Terribly Twelve11:54 PM
I remember back when The Lion, the Witch and the Wardrobe came out on film.
I had pored over the behind-the-scenes books, watched every trailer with cultish obsession, and re-read the C.S. Lewis book; all in frantic anticipation of the theater release.
And then the day came. (I think even my wedding day will lack the fanfare I whooped up for this thing) I watched each new scene in shaky agitation, wondering when my cosmic expectations would be gloriously satisfied. I awaited an ecstasy of the senses, an exhilaration beyond the lot of mortals. And waited. As the credits rolled my fervor morphed into denial; I cheered, gushed, and enthused to distract myself from a confusing letdown. Surprise, surprise I despise even the memory of the film. It occurred to me, "Well, what else was I expecting? If the film had made me happy in every way, how much different from the actual film could it have been?!!" I'm pretty sure it's humanly impossible to make a film to achieve what I was expecting.
Ah, to be terribly twelve.
My world centered around hoping that boy would be at the barn-dance, hoping I was the toughest girl at Ultimate Frisbee, hoping I wore the right brands to be cool, and hoping Aslan wouldn't look CG, yup.
So I spent a lot of energy being miserable.
Quit expecting so much in life.
Just. Quit.Quit demanding so much of yourself and the people around you to make you happy.
Quit desiring fulfillment and actualization.
I know. It's been said before.
Books line our shelves about how to process disappointment and how to forgive God when He mortifies us. We suck it up, steel our shoulders and grimly face the cruel world; martyrs that we are. The movies will always be lame and the food will likely be as stale as the people.
But before you throw me out with the bath water, hear me out.
The secret to living well isn't in resignation, but in expecting nothing from what will ultimately ONLY FAIL TO DELIVER.
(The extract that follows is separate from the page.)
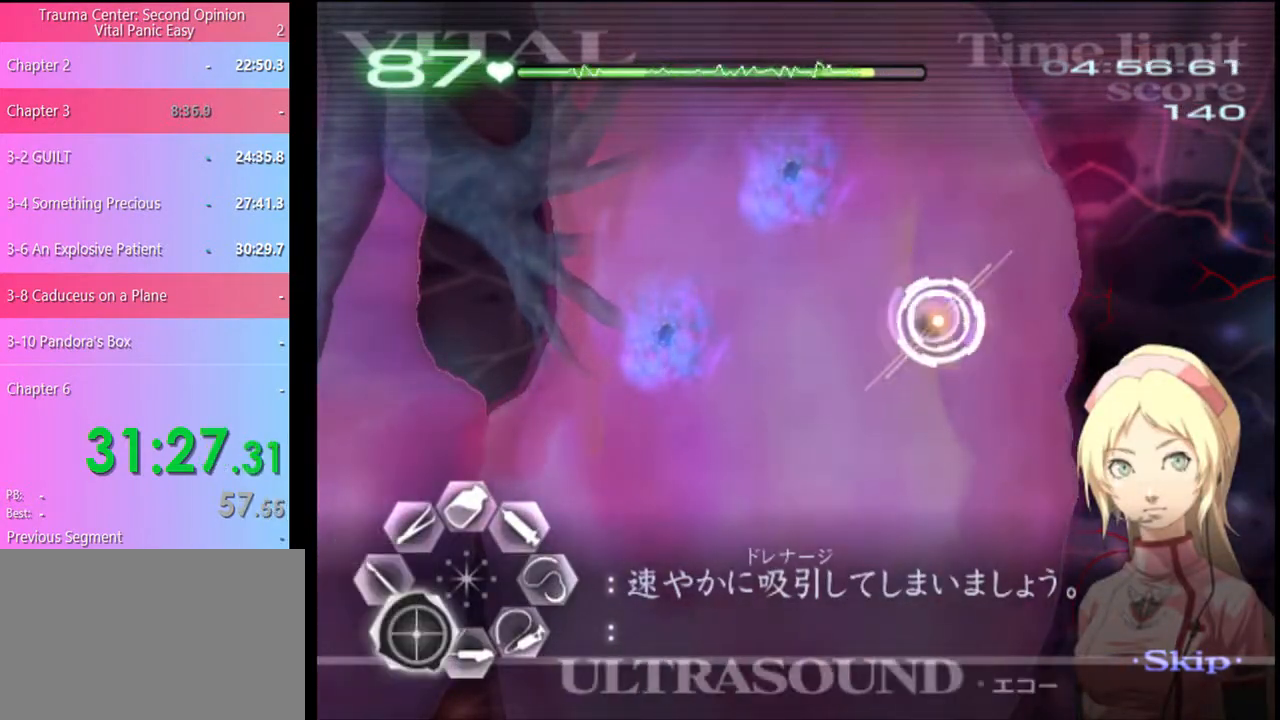
{"keys": ["a"], "mouse": [], "events": [[333, "mouse_left", "down"], [467, "mouse_left", "up"]]}
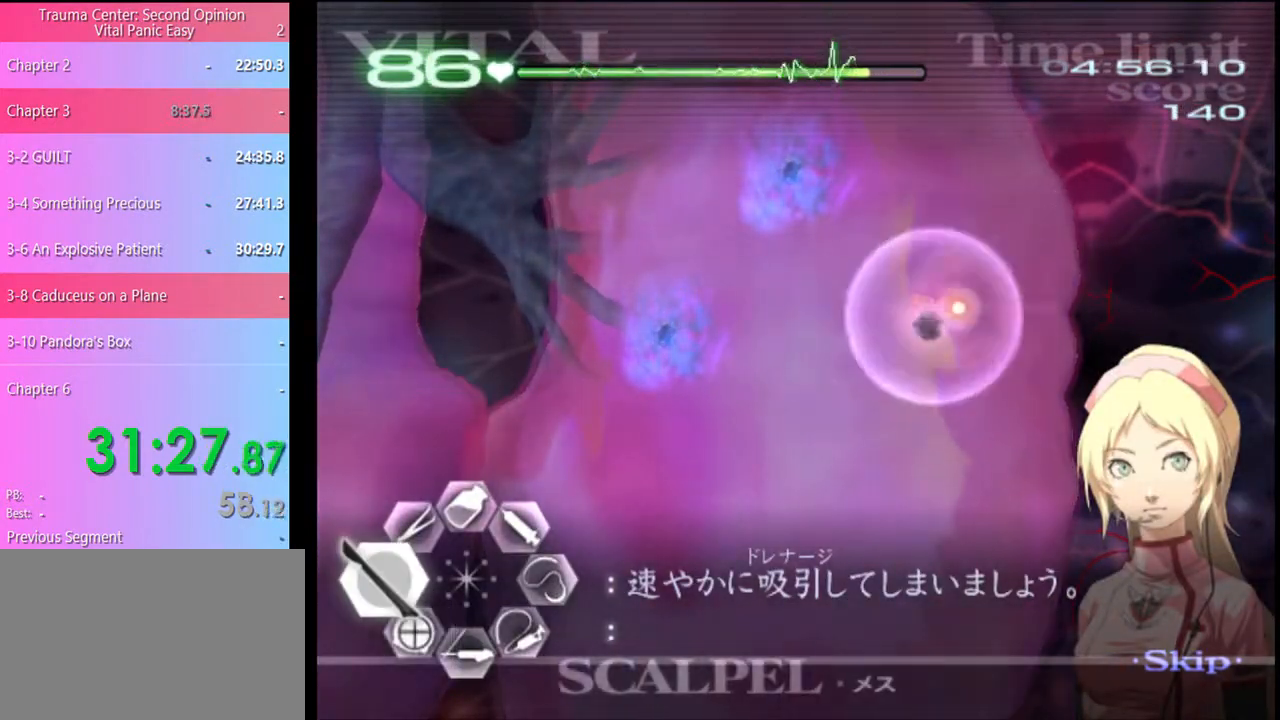
{"keys": ["s"], "mouse": [], "events": [[33, "a", "up"], [100, "s", "down"], [167, "a", "down"], [167, "s", "up"], [300, "mouse_left", "down"], [433, "mouse_left", "up"], [467, "a", "up"], [467, "s", "down"]]}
Chyeah, I kinda obsess over relationships and social gatherings, anticipating this grand transcendent fellowship. I'm definitely not above fueling my identity on any approval I can siphon from my fellow humans! Or am I the only one who flutters in excitement over the notification blurbs on the Facebook bar? See, I erect these idols of Acceptance and Affirmation and expect so so much from them to define me.
My happy brainwave tonight has been to Just. Quit. Quit expecting this momentary world, however dazzling, to define my eternal soul. Quit demanding happiness of myself and others. Quit looking for inner peace from temporal things.
I've accidentally found it's the relationships from which I expect the least that are consistently the most enriching.
It's the nutritious food I'm not craving that satisfies me best and keeps me from overeating.
It's the books I was sure would be boring that blow my mind, the exercise I thought I was too tired to do that gave me the energy I needed...It's the detours, the distractions, the diversions that fill my life with constant pleasure.
But beyond that, I must moment by moment recalibrate my deepest, thrumming desires, my inner longings, my highest aspirations to be anchored in an eternal, unchanging Order that is imperishable, unshakeable!
JESUS is my definition, my exhilaration, my actualization, my resolution! No anticipation in Him will go unmet; no hunger or longing for intimacy, acceptance, or delight will be insatiable in communion with Him. I can never demand too much, yearn too deeply, long too earnestly, or desire too fervently an expectation of Him that He cannot and will not satisfy. If anything, I demand too feebly of Him!!
I don't know about you, but I really want to be captivating. I just want to be cherished, desired, pursued. I want to be flawless, talented, accomplished. And when I look around all I see are people better, stronger, smarter, faster, funnier than me. But in CHRIST I'm famous! In CHRIST I'm intimately known and cherished! HE delights in lousy little me, not because of ANY minutia of merit of mine but out of HIS unlimited grace and glory.
James 4:14 "What is your life? For you are a mist that appears for a little time and then vanishes."
2 Cor. 1:20 "For all the promises of God find their Yes in Him."
Expect nothing of anything, anyone but Jesus. You may just find yourself terribly pleased.